Things went well. We had some very generous donations for some much needed funds. I would like to give some big props to all that donated.

Sunday, October 02, 2005

FEMA Disaster Cycle


This was lifted directly from the FEMA website under the title of "What We Do". Check out where the "disaster life cycle" winds up. FEMA turns a disaster right back into a disaster.

Check out the transcript of the former FEMA director Michael Brown from when he testified for a house investigative panel last week. It is unreal.

Presidential Flight of Mental Illness and Incompetence

I caught these two gems listening to the nerds on the early morning nerd news show.

There are few presidents in our history more lost than that. (Laughter.) For him to find this desperate pathway from Katrina, from lives lost because of government mishandling of the hurricane that hit New Orleans, to get a path from there to his war on terror and somehow link the hurricane to al Qaeda is as large a possible flight of mental illness as we've seen in the president.

Lawrence O'Donnell, MSNBC
Comments on George Bush comparing the hurricanes to terrorism.

John, the president's reputation for strong, decisive, engaged leadership suffered as bad as New Orleans did from Katrina. I don't think he's ever going to recover what he once had. And it's being used against him by his adversaries as a metaphor for incompetence in the entire administration, and I think he's been permanently damaged by it.

Patrick Buchanan, MSNBC

Check out this next quote from Brian Williams of NBC that I caught off of Matty Fred. It sorta reminds me of stories of Catherine the Great taking her tours of the painted peasant towns in Russia. This is the second time the Prez has reminded me of this particular Czar.

I am duty-bound to report the talk of the New Orleans warehouse district last night: there was rejoicing (well, there would have been without the curfew, but the few people I saw on the streets were excited) when the power came back on for blocks on end. Kevin Tibbles was positively jubilant on the live update edition of Nightly News that we fed to the West Coast. The mini-mart, long ago cleaned out by looters, was nonetheless bathed in light, including the empty, roped-off gas pumps. The motorcade route through the district was partially lit no more than 30 minutes before POTUS drove through. And yet last night, no more than an hour after the President departed, the lights went out.
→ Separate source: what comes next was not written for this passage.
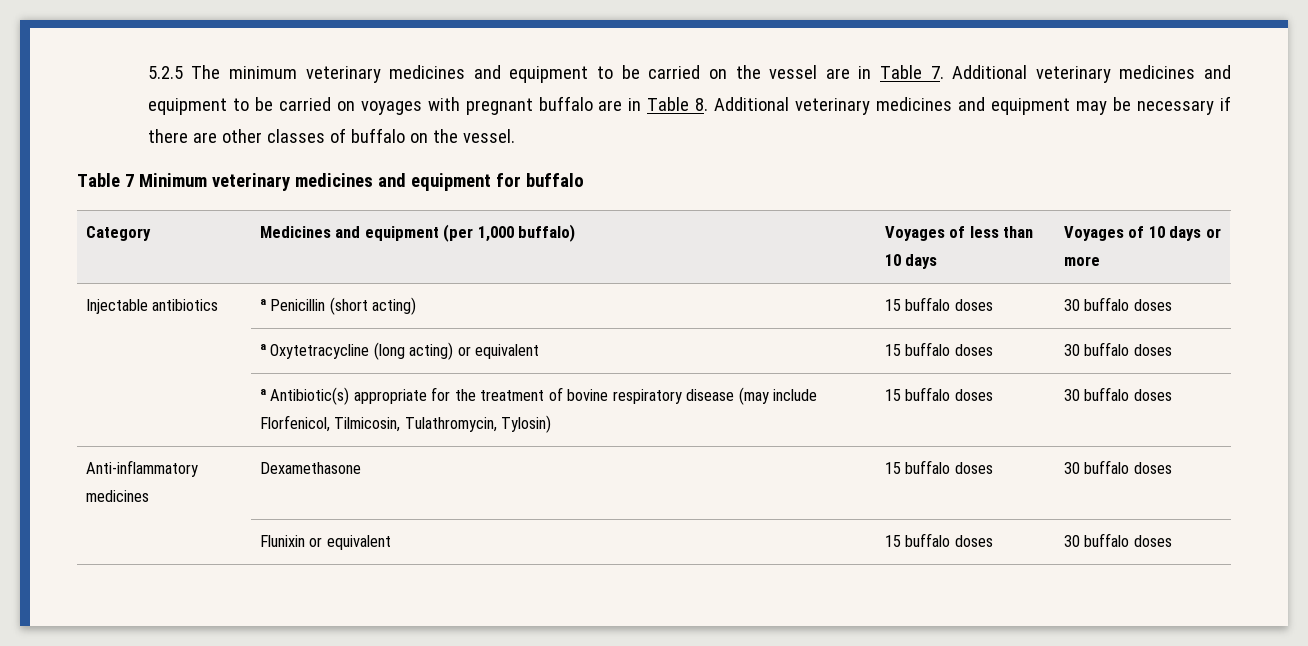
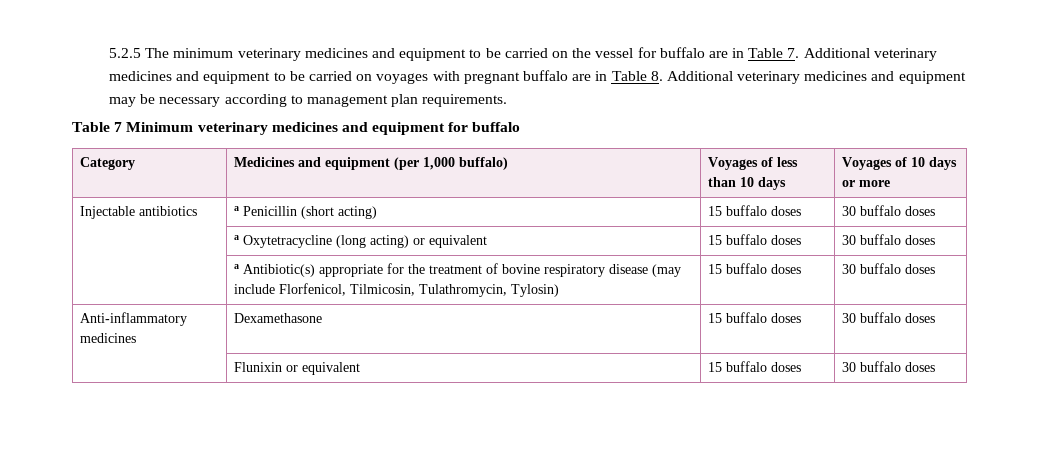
(818, 72) none -> [637,47,705,58] for buffalo
[1219,96,1231,111] [147,128,515,143] if there are other classes of buffalo on the vessel. -> [224,94,508,107] according to management plan requirements.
The entire area was plunged into total darkness again, to audible groans. It's enough to make some of the folks here who witnessed it... jump to certain conclusions.

New Blog

This is a new blog by Kevin Sites. His first entry on the field is rather interesting. It is in Somalia. When the street reporters go into a new country, they hire fixers. And these fixers are something else. They act as interpreters and guides through rough lands and cities. They get them to places off the radar and through tight situations. These fixers are an amazing mix of cool hard edged sanity amid chaos.

I have been describe as a fixer by a few different people. I am unsure if this is a positive comment or description. I have been retained by a couple of different out of town hacks to find people for stories. Although I had done nothing at all like what this guy in Somalia does. Read the story. I am glad I don't have to live there. I would like to visit and see for myself.

The hotzone is an intense blog. It is very forthright and you can read the stories directly from the people. The observations by Sites are very straight and the stories are not imposed upon the situation.

Culture of Life

From ABC News:

Sept. 29, 2005 - After pondering on his radio program how aborting every black infant in America would affect crime rates, best-selling author and self-styled "Values Czar" Bill Bennett is vehemently denying he is a racist and defending his willingness to speak publicly about race and crime.

On the Wednesday edition of his radio show, "Bill Bennett's Morning in America," syndicated by Salem Radio Network, a caller raised the theory that Social Security is in danger of becoming insolvent because legalized abortion has reduced the number of tax-paying citizens. Bennett said economic arguments should never be employed in discussions of moral issues.

If it were your sole purpose to reduce crime, Bennett said, "You could abort every black baby in this country, and your crime rate would go down.